Understanding community response to Warburton MTB project
The Mountain bike park planned for Warburton has been extremely controversial with social and environmental concerns regularly voiced by critics. An Environm...
The Mountain bike park planned for Warburton has been extremely controversial with social and environmental concerns regularly voiced by critics. An Environment Effects Statement, a comprehensive study of the environmental impacts of large infastructure projects was ordered. One of the steps of the ESS is a call for community feedback. The community feedback for the Warburton MTB project was conducted in late 2021 and the responses were made public in early 2022. There were over 2500 submissions from the general public, including mountain bike riders and environmentalists. In this post I will use some basic machine learning techniques for automatically analysing the text in the submissions with the aim of understanding whether the overall feedback was positive or negative. To do this the ess results needed to be downloaded from the repository holding them, the pdf files need to be converted into plain text and the results analysed for the sentiment. All of this work will be performed with Python.
The community submissions for the ESS can be found here. Taking a look at the individual files we can see that each file containing the submissions have the same structure https://engage.vic.gov.au/download/document/23728 where the number 23728 increased for each submission file. Looking at the submissions the structure of the submissions are similar layout.

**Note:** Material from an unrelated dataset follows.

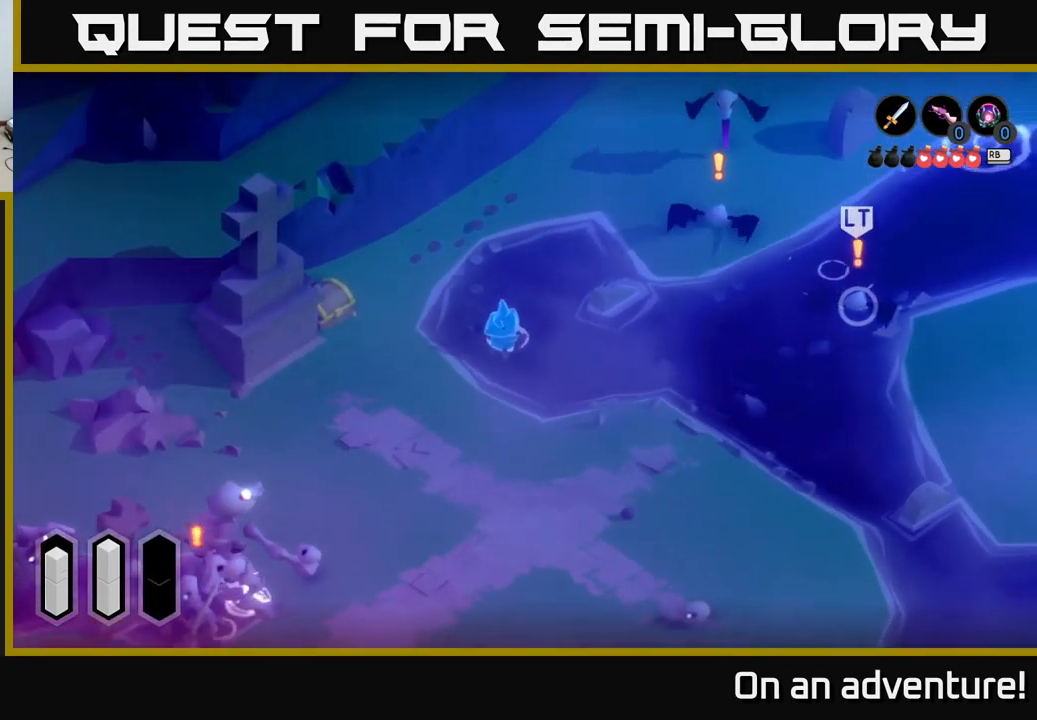
{"buttons": ["L2"], "left_stick": "down", "right_stick": "center", "events": [[333, "L2", "down"], [516, "left_stick", "down"]]}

To read a PDF using Python there are numerous libraries available. My preference is pdfplumber because it has an easy to use API to adapt it to particular use cases. To read a PDF using pdfplumber we just need to use the following code:
import ssl
import urllib
import pdfplumber
import io
all_text=''
url = 'http://engage.vic.gov.au/download/document/23671'
gcontext = ssl.SSLContext()
req=urllib.request.Request(url)
resp=urllib.request.urlopen(req,context=gcontext)
data = resp.read()
with pdfplumber.open(io.BytesIO(data)) as pdf:
for p in pdf.pages:
text = p.extract_text()
all_text+=text.replace('\n',' ')
print(all_text[:1000])
Submission Cover Sheet 1 Warburton Mountain Bike Destination Inquiry and Advisory Committee Request to be heard?: No Full Name: Andrew Gard Organisation: Affected property: Attachment 1: Attachment 2: Attachment 3: Comments: I believe this project should go ahead. It will create a wider community of mtb riders and also allow new people to get out and about in the nature on the trails of Warburton and surrounds. I believe it will bring more money into the local communities with hopefully, new businesses being able to open and create new job opportunities. Thanks, Andy.Submission Cover Sheet 2 Warburton Mountain Bike Destination Inquiry and Advisory Committee Request to be heard?: No Full Name: Mathew Stoessiger Organisation: Affected property: Attachment 1: Attachment 2: Attachment 3: Comments: I support the Warburton Mountain Bike Destination Project, the project will create jobs and enrich peoples lives through outdoor activities with minimal impact on the environment.Subm
Where we are downloading the PDF as a binary data file using urllib. We need to provide an empty ssl certificate to avoid missing certificate errors. If you wanted to reuse this code and adapt it to a different dataset you may not need this, or you may need to provide a valid certificate depending on the security of the source website.
pdfplumber.open()
provides an object for accessing different elements of the pdf. For this example we want to extract all of the text from every page. This can be done by iterating over the pages in the pdf and using extract_text to retrieve the text. Here I am just going to use a string to store all of the text, because there is no guarentee that each page is a new submission. Long submissions may have multiple page comments and we ideally want to keep these together.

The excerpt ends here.